In un paese che va letteralmente a puttane ((i pochi neopuritani perdoneranno la “sottile” metafora, tutti gli altri ci sono abituati…) quel poco che riesce ancora a essere motivo di orgoglio va sottolineato a dovere, quanto meno per farci un po’ di coraggio. L’occasione, ormai rara, l’offre una ricerca scientifica condotta da qualche anno (e che sta giungendo al termine) da un team italiano che, se non fosse com’è a uno stadio avanzatissimo, apparirebbe come puramente fantascientifica. L’Istituto di Scienza e Tecnologia dei materiali Ceramici (ISTEC) di Faenza sta mettendo infatti a punto una tecnica di ricostruzione ossea che ha dell’incredibile: sono in grado di ricreare qualsiasi osso lungo partendo dal legno della canna dell’India, più conosciuto con il nome di rattan. Prima di parlare della ricerca però vediamo in due parole di che pianta si tratta.
Originaria dell’Asia sud-occidentale la canna dell’India (Calamus rotang) è una palma rampicante caratterizzata da un fusto flessibile ricoperto di spine rivolte all’indietro che gli servono per arrampicarsi su altre piante. Ha foglie pennate, alterne, lunghe fino a 80 cm e composte da segmenti lanceolati di lunghezza variabile dai 15 ai 30 cm e anch’essi provvisti di spine disposte su due file sulla pagina superiore. I fiori sono portati da delle infiorescenze piuttosto appariscenti e generano dei frutti rotondeggianti, ricoperti da squame lucide di colore rosso scuro, commestibili e con proprietà fitoterapiche astringenti, conosciute in commercio con il nome di “sangue di drago”.
Il legno che si ottiene dai suoi sottili fusti è noto come rattan ed è un materiale molto pregiato e costoso che fino a oggi veniva prevalentemente utilizzato nella realizzazione di mobili, ombrelli, bastoni e manufatti intrecciati. Fino a oggi, perché il rattan è il protagonista indiscusso della tecnica messa a punto dal team dell’ISTEC guidato da Anna Tampieri.
Per i loro esperimenti gli scienziati cercavano un materiale poroso il più possibile simile alla struttura delle ossa. Sono stati selezionati diversi tipi di legno e la scelta è caduta proprio sul rattan per la sua straordinaria similitudine con la porosità canalicolare interconnessa tipica delle ossa. Questa caratteristica del rattan permette l’angiogenesi ovvero la formazione dei vasi sanguigni fondamentali per la vascolarizzazione dell’osso.
Trovato il materiale il team ha messo a punto una tecnica che consente al legno di rattan di trasformarsi in idrossiapatite, un minerale raro in natura che è anche uno dei componenti minerali principali delle ossa. La trasformazione del rattan avviene mediante un lungo e complesso processo che prevede l’esposizione del legno a forti temperature e ad alte pressioni in dei forni speciali che trasformano il carbonato di calcio in fosfato di calcio, ovvero in uno dei sali di calcio nei quali è presente l’idrossiapatite.

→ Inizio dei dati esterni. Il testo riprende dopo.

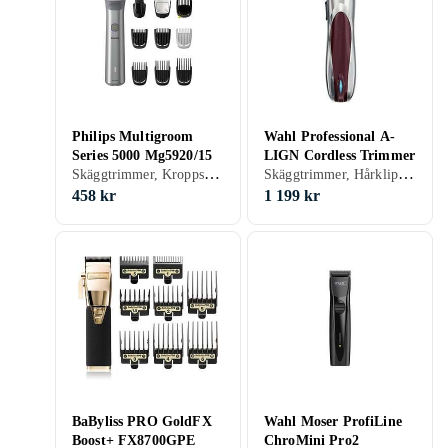
Philips Multigroom
Wahl Professional A-
Series 5000 Mg5920/15
LIGN Cordless Trimmer
Skäggtrimmer, Kroppshår, Nästrimmer & örontrimmer, Hårklippare, Batteridrift, För våt och torr användning, Gummerad greppyta, Vattentålig, Laddning via USB, Stöd för snabbladdning, Multitrimmer, Vattentät, Precisionsskärsystem, Självslipande blad, Oljefri underhåll
Skäggtrimmer, Hårklippare, Batteridrift
458 kr
1 199 kr
BaByliss PRO GoldFX
Wahl Moser ProfiLine
Boost+ FX8700GPE
ChroMini Pro2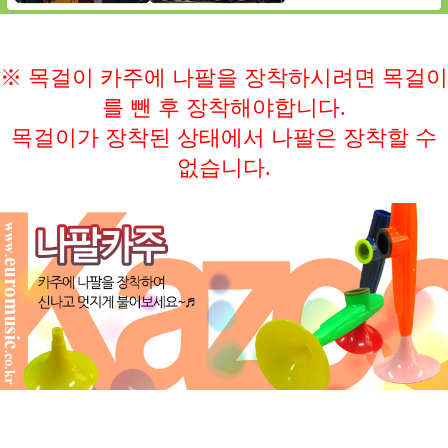
※ 목걸이 카주에 나팔을 장착하시려면 목걸이
를 뺀 후 장착해야합니다.
목걸이가 장착된 상태에서 나팔은 장착할 수
없습니다.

L’aspetto più importante e per certi versi straordinario di questo metodo è che non siamo di fronte a un osso artificiale, come succede per tutti i tipi di protesi esistenti, ma piuttosto a un “tutore” che serve come guida e sostegno al vero osso per ricostruirsi che, man mano che cresce, incorpora e riassorbe completamente la struttura del rattan.
Gli studiosi sostengono di essere in grado, tramite questa tecnica, di ricostruire qualsiasi osso lungo in poco più di una settimana di lavorazione ma oltre a questa importantissima applicazione (grazie alla quale ci aspetta un futuro privo di protesi artificiali) ritengono la tecnica adatta anche ad altri settori come quello aereospaziale o dove vengano richieste caratteristiche come resistenza alle azioni meccaniche e alle alte temperature.
La tecnica è in uno stadio avanzatissimo, è già stata sperimentata su alcuni animali e tra non molto dovrebbe iniziare a essere testata sull’uomo. Per queste promettenti prospettive il Time ha inserito la ricerca tra le migliori cinquanta invenzioni del 2009: fortuna che c’è ancora qualcuno in grado di farci sentire orgogliosi di essere italiani!